We all know how the story ends, and given that, I should have been more prepared for how fucking gloomy this shit is.
Of course it’s gloomy. If you can recall the lyrics of any one of Nirvana’s songs, literally pick any one at random, and I guarantee you, it ain’t happy. The inside of Kurt Cobain’s head was not all picnics and pantaloons. He was raw pain at times, and the brilliance of this documentary is sheer access to pretty rare footage – home videos, private diaries and notebooks, childhood photos. It doesn’t have the guts to stab at answers but it does ask a lot of questions and highlight a lot of recurrent themes – the search for meaning, wanting to belong, extreme sensitivity to rejection and humiliation. Not great character traits for someone who would achieve absurd stardom.
But there’s also the ease he seems to feel with is daughter, and even Courtney, and his transcendent love of playing music live. This last seems to have come at a great cost to him personally, and his suicide begins to feel inevitable.
Interviews with his family members, former band mate, and even Courtney, help to flesh out the story.

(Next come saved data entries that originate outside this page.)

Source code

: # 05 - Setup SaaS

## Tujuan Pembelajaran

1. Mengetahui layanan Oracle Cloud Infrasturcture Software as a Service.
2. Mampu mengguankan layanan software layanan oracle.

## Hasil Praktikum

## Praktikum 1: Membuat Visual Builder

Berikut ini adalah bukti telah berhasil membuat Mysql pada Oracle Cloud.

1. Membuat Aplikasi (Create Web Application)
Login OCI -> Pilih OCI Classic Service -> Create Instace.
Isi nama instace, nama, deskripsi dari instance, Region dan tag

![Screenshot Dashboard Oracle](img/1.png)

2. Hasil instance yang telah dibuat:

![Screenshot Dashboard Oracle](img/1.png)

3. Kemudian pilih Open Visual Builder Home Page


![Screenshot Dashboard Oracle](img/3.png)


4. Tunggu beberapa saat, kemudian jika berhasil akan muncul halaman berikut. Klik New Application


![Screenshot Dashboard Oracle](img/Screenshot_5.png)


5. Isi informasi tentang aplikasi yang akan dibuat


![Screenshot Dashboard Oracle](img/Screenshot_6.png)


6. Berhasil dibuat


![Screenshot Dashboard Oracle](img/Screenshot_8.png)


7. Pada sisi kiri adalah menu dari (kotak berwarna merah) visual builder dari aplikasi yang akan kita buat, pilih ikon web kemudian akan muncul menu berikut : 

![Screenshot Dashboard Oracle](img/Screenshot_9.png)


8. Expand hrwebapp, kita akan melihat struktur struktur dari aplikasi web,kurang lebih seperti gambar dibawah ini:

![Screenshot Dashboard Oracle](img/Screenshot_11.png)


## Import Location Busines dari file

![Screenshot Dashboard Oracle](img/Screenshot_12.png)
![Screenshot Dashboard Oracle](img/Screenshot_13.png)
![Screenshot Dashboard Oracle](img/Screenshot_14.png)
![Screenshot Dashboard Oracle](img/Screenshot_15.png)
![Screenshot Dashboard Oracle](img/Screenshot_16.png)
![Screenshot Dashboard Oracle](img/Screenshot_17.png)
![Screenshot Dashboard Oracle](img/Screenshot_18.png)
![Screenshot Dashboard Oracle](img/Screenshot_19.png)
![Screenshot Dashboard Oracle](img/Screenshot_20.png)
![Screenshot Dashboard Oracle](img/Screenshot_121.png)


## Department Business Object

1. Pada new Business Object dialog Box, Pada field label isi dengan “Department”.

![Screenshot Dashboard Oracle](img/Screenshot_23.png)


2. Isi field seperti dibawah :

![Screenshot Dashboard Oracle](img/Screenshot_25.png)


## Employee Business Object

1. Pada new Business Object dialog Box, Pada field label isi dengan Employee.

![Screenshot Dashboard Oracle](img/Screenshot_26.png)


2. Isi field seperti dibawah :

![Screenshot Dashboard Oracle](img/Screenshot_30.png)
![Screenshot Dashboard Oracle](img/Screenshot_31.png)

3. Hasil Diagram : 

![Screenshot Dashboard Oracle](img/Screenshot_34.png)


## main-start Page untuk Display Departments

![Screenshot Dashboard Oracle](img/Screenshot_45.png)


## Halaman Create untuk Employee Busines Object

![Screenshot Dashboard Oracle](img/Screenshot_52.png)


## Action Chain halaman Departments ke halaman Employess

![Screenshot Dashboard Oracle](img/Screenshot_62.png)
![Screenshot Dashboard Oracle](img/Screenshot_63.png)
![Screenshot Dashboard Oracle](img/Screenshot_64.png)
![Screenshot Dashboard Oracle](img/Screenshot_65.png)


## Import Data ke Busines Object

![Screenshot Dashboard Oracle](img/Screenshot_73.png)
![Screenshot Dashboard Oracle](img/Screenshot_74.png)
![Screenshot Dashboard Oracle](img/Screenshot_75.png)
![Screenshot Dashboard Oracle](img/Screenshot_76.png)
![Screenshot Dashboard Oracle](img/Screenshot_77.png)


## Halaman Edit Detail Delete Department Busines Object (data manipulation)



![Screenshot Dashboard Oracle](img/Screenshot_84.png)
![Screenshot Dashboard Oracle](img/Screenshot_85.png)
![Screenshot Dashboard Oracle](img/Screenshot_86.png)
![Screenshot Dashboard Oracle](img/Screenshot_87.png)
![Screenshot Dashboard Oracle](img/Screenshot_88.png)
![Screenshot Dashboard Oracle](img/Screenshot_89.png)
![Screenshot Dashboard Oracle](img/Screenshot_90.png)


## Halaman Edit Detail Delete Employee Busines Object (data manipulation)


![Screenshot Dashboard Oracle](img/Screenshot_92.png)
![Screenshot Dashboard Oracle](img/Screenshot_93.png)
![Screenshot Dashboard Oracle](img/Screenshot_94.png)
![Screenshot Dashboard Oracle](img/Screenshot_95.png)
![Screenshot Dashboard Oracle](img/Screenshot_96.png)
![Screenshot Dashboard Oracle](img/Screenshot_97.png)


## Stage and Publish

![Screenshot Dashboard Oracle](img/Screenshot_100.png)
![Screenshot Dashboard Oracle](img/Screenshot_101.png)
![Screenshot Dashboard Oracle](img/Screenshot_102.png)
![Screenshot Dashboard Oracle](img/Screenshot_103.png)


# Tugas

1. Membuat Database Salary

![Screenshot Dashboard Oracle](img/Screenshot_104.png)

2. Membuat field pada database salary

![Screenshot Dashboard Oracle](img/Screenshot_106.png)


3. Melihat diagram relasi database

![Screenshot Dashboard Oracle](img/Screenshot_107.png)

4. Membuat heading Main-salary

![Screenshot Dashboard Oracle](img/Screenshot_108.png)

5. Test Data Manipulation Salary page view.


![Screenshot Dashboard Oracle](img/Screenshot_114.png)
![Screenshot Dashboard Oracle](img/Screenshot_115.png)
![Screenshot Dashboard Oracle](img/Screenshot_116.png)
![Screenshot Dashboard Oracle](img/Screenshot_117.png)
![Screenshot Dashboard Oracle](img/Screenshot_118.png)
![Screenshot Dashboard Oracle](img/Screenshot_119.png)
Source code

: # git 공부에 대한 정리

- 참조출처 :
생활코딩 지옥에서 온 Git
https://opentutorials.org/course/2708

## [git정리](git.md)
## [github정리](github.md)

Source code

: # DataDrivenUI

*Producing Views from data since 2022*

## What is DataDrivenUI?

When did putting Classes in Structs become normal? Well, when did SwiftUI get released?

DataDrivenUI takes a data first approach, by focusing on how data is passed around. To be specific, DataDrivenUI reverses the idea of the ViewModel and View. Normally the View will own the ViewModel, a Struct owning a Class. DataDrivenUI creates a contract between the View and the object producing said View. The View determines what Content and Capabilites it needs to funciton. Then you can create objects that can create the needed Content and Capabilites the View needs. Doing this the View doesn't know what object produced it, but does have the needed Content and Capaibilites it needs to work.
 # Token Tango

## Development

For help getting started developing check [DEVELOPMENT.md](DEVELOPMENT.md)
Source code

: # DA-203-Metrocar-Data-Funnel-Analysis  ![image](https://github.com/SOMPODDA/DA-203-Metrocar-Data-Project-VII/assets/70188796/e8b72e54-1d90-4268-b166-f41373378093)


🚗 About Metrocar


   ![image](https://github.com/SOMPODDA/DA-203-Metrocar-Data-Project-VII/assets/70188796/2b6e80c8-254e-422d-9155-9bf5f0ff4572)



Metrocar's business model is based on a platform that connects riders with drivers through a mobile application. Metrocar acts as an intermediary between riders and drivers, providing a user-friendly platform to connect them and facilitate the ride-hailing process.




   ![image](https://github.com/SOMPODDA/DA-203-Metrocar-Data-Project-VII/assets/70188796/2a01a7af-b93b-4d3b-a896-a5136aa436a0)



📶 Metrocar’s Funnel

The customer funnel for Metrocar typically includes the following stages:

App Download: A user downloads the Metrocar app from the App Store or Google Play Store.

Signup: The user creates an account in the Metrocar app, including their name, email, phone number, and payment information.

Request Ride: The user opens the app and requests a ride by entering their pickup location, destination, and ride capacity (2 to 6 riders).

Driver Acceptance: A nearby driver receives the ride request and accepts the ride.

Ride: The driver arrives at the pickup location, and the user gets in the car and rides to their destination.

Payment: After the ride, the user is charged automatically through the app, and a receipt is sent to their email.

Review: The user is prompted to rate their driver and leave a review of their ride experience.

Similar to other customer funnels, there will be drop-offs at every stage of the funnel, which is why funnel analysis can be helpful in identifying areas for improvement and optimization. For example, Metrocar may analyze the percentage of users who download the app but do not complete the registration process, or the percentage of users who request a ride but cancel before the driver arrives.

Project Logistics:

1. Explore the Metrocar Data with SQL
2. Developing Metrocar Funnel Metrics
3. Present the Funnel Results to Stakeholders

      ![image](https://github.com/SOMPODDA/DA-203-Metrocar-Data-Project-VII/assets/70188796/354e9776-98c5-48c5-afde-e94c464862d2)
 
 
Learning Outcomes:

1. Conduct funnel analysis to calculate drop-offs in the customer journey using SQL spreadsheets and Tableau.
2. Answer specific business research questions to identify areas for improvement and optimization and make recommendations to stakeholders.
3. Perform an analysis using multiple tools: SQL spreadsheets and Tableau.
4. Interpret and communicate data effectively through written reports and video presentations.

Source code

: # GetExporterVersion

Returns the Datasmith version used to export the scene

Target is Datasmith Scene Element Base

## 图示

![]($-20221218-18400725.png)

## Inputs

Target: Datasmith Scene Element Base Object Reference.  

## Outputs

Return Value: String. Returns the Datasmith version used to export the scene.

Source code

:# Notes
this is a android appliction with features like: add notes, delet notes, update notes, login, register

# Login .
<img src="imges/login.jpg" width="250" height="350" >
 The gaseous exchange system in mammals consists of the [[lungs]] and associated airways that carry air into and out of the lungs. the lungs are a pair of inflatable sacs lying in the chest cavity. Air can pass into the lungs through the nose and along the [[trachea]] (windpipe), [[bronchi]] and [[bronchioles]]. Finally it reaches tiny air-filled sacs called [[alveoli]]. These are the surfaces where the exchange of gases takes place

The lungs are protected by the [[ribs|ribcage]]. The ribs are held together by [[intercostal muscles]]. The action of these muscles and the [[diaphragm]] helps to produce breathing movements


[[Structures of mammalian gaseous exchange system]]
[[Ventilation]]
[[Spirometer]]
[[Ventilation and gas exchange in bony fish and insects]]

Kurt himself addresses us through notebooks and old videos. Notably absent: Frances Bean, and Dave Grohl.
The documentary sort of blurs between his creative genius and his personal pain, which I suppose is a pretty accurate representation of what Nirvana was at the time. Director Brett Morgen uses some interesting techniques to bring Cobain back to life for a couple of hours. It made me think of who Kurt would be today if he was still here. Oh the melancholy.